U bent hier
Spoorverbinding Zeebrugge – Dourges haalt jaarlijks 13.600 vrachtwagens van de weg

BRUGGE – Een project met Vlaamse steun om een spoorverbinding tussen de haven van Zeebrugge en Dourges (Pas-de-Calais) te realiseren, zal elk jaar 13.600 vrachtwagenritten uitsparen. De Vlaamse subsidie strekt ertoe het concurrentieel nadeel ten opzichte van het wegvervoer in de opstartfase grotendeels weg te werken. Dit vernam Vlaams volksvertegenwoordiger Bert Maertens (N-VA) na een parlementaire vraag hierover aan minister van Mobiliteit en Openbare Werken Ben Weyts (N-VA).
Minister Weyts en de Vlaamse havenbesturen ondersteunen projecten die vrachtvervoer van de weg halen en verschuiven naar de duurzamere waterweg of het spoor. “Daarbij geldt het principe van ‘een euro voor een euro’, waarbij de Vlaamse overheid en de havenbesturen elk instaan voor de helft van het budget. Met steun voor specifieke projecten kunnen we op korte termijn meer goederen op een milieuvriendelijkere manier transporteren. Maar zo verminderen we ook het aantal vrachtwagens op onze wegen en verkorten we de dagelijkse files”, legt Bert Maertens uit.
Belangrijk voor export naar Frankrijk en Spanje
Eén van deze projecten is dat van Novatrans. Novatrans wil een open spoorverbinding tussen Zeebrugge en Dourges opzetten. In de eerste fase voorziet men drie treinritten heen en terug per week. Volgend jaar zou dit opgetrokken worden naar vijf per week. “Een verbinding naar Dourges betekent een gemakkelijke en snellere verbinding naar Frankrijk in het algemeen en ook naar Spanje. Lading die nu per vrachtwagen de grens overgaat, zal per spoor gaan. Dit zorgt ervoor dat er meer lading in één keer kan worden vervoerd wat de attractiviteit van de haven van Zeebrugge verhoogt”, aldus Bert Maertens.

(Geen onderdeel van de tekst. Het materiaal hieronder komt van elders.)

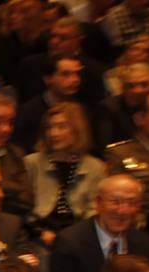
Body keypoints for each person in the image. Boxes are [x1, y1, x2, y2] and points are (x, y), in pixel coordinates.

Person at [25, 102, 107, 244]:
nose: (53, 133)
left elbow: (94, 210)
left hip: (79, 236)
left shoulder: (95, 167)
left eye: (61, 127)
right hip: (36, 233)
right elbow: (23, 206)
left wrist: (73, 237)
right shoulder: (32, 163)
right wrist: (40, 232)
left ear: (78, 130)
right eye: (49, 128)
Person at [13, 54, 97, 158]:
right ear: (48, 79)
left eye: (77, 74)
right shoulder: (28, 112)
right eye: (66, 74)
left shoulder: (86, 109)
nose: (75, 80)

Mikken op langetermijneffect
De totale subsidie aan het project bedraagt 200.000 euro. De Vlaamse overheid en het havenbestuur van Zeebrugge betalen hiervan elk de helft. “De Vlaamse steun dient vooral om het kostennadeel van het spoorvervoer ten opzichte van het wegvervoer in de opstartfase weg te werken. In eerste instantie gaat het over een verschuiving van bestaande volumes van de weg naar het spoor. Op langere termijn wil men ook extra volumes aantrekken. Na drie jaar moet het project rendabel zijn. Deze drie jaren moet je als een overgangsperiode beschouwen die nodig is om de verladers en rederijen te overtuigen van het spoorvervoer als efficiënte, effectieve en duurzame oplossing voor het vervoer van containers t.o.v. het wegvervoer”, verduidelijkt Bert Maertens. Het project startte op 1 januari 2018 en loopt tot 31 december 2020.